With the exception of some moments in 1st year, I truly enjoyed my time at RMC and honestly believe that I received a first rate, rounded education that prepared me well for my professional military career. My good memories, as with all university graduates, revolve around the friendships that I made and the good times that we had. My bad memories stem exclusively from first year and the difficult times that I had at the hands of a few, very young, ill-prepared senior cadets who were no doubt grappling with their own challenges at having been thrust into a mixed-gender environment on relatively short notice.
I entered RMC as a young, naïve teenager and graduated as a 21 year old army officer. Although I had traveled extensively as a child, I still had led a rather sheltered life and RMC certainly introduced me to the realities of a professional career. My self confidence and self discipline improved vastly over the five years I spent at the College and on summer training. I learned a second language that has opened my eyes to an entirely new Canadian culture. The most important formal lesson that I learned at RMC was from the College Sergeant-Major and his staff. In 3rd and 4th year we would have fortnightly lectures on the officer/senior NCO relationship with the CSM instead of drill. The lessons imparted to us by these professional soldiers have stayed with me to this day and have served me well.

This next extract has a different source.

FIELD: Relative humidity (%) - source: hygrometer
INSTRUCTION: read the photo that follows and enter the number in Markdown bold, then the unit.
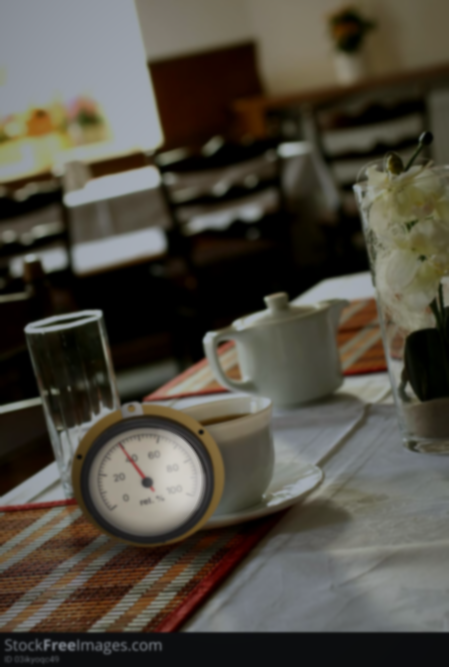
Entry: **40** %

The message that I would like to give to young women entering RMC today is always be proud of who and what you are. When I was young I spent an awful amount of time trying to “be one of the guys” and fit in so that people wouldn’t notice that I was female. As I get older I find that I prefer to be recognized as a competent military officer who happens also to be a woman. Men and women are different; that is a fact of life. We share many common abilities but we also bring different skill sets and approaches to the table.